Mid-Biennium budget will include energy policy changes
The Governor has, in recent months, signaled his intent to roll out a legislative package sometime this spring to offer midstream course correction on items contained in the two-year budget passed last June. Budget Director, Tim Keen, has indicated that the mid-biennium “review” (MBR) will not include a lot of new spending. but instead will give agencies the opportunity to adjust their statutory mission, including the elimination of mandates.
Expected to emerge soon after legislators return from their spring vacation the week of March 13, the MBR remains a mystery to most budget watchers. Rumors include the possibility of three separate bills, each focused on a cluster of state agencies.
Today, the first concrete information emerged about the bill’s contents, thanks to our loose-lipped Governor. Speaking at a gathering of Northeast Ohio business leaders, Kasich revealed that the MBR will contain “a variety of energy policy moves,” but refused to elaborate.
Perhaps offering a hint of what’s in store for budget writers, the Governor’s policy advisors then followed with an overview of the elements of the administration’s energy policy.

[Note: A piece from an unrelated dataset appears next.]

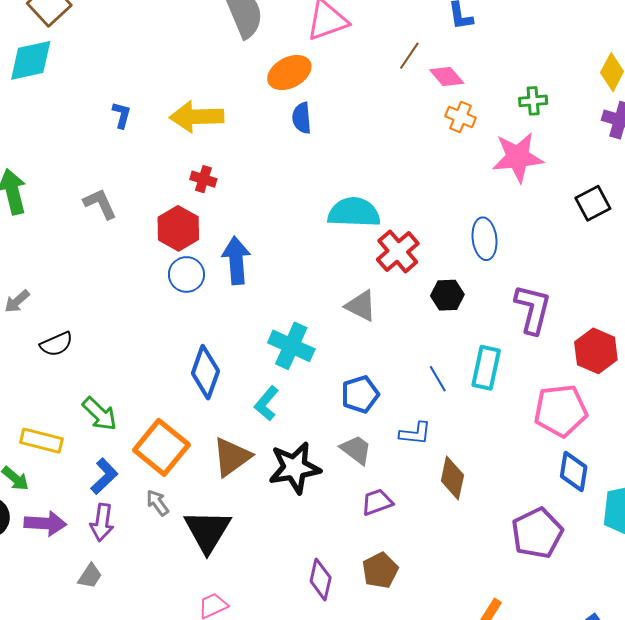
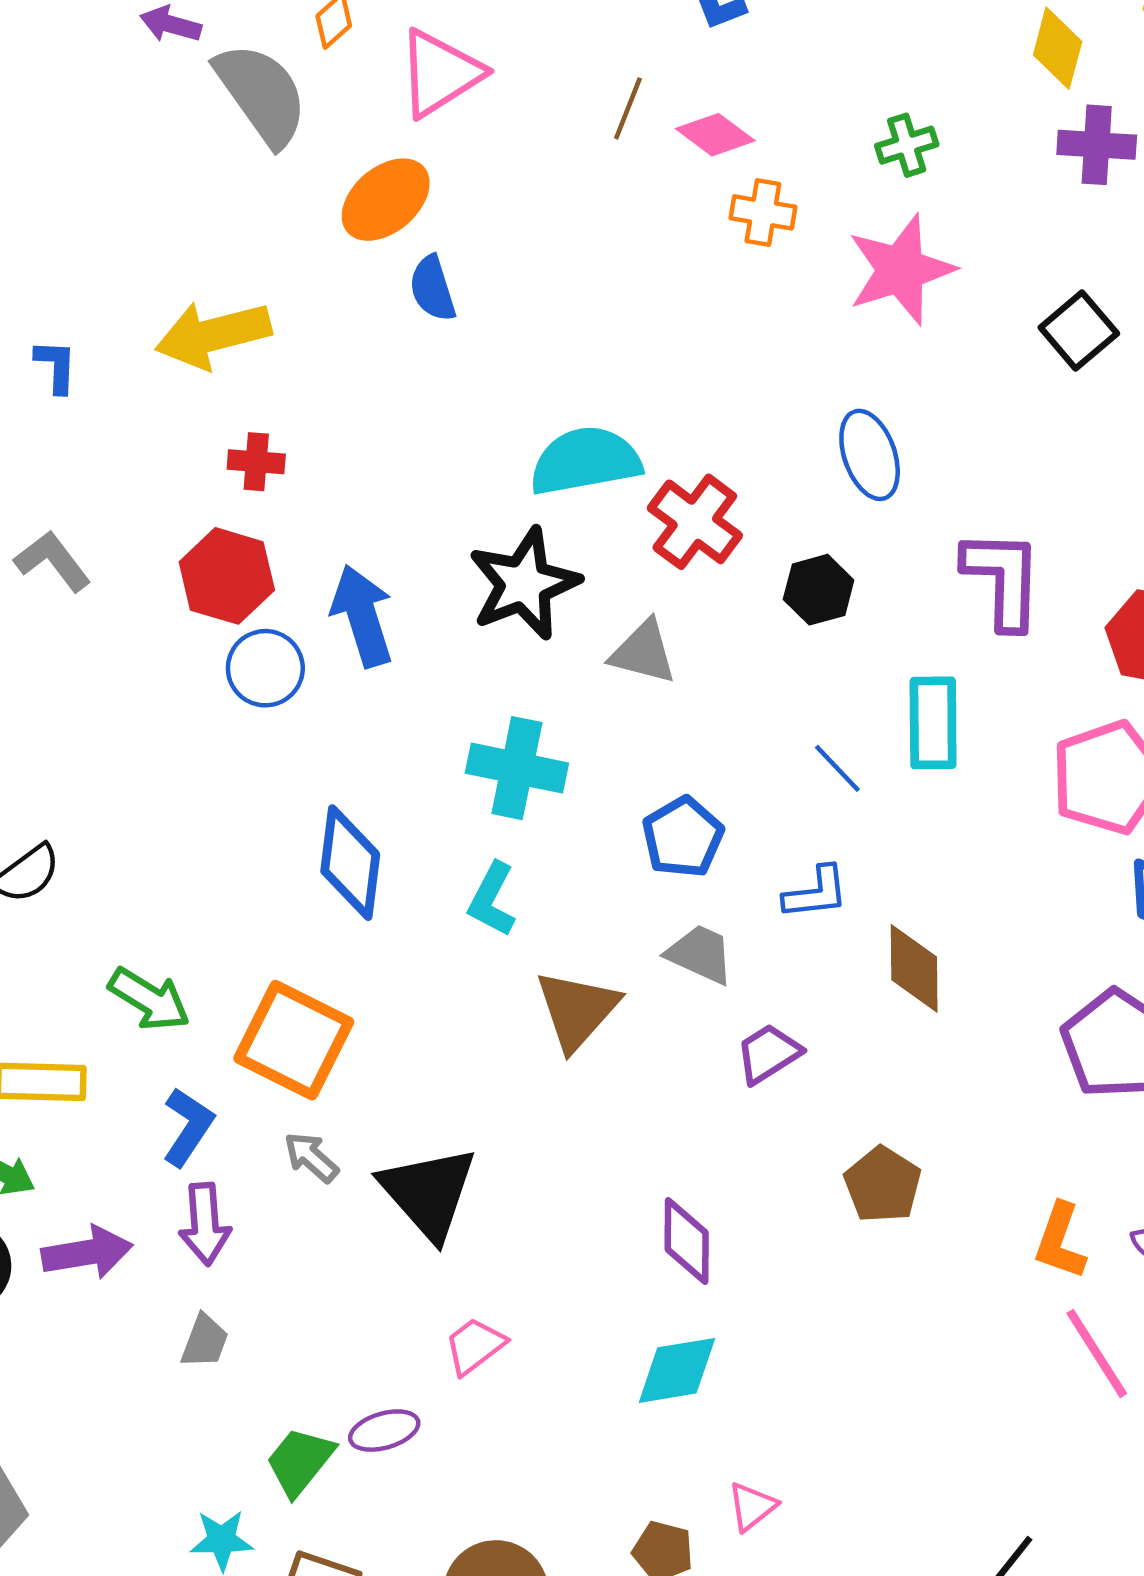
brown triangle: (232, 457) -> (577, 1010), moved
black star: (295, 468) -> (524, 584), moved
brown pentagon: (380, 570) -> (883, 1185), moved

According to the Plain Dealer, these measures include:
- shale gas: new rules on well construction, disclosure of fracking chemicals and payments to local governments
- electrical generation and power transmission: the administration promises to “pilot new sources of power and connect them to customers in new ‘smart grids,’” ensure adequate power for shale gas processing facilities and fix transmission line inadequacies
- Co-generation: generation of power from the waste heat given off in industrial facilities, such as the blast furnaces in steel mills, has recently been the subject of debate, with renewable energy companies warning that adding this as an eligible component of Ohio’s renewable energy portfolio will reduce demand for solar, wind and other truly green technologies.
- Natural gas: likely in a sop to the natural gas drillers interested in Ohio’s shale resources, Kasich is promising a number of policies aimed at increasing the use of compressed natural gas in vehicles, including vehicles in the state fleet.
Will the budget, then, be the vehicle for Kasich’s long-promised refinements to Ohio’s oil and gas laws to ensure that “yahoos” and “foreigners” don’t despoil Ohio and extract its mineral wealth, taking it back to their Texas and Oklahoma headquarters? It remains to be seen. What is clear, thanks to the cogeneration talk, is that the renewable energy industry, just getting off the ground in Ohio, may have good reason to be nervous in a Kasich administration. While he’s still not talking about eliminating the renewable portfolio standard, allowing industrial heat to be classified as a “renewable” energy source, he may be cutting off the wind and solar industries at the knees, eliminating a market for their product just as it is coming online.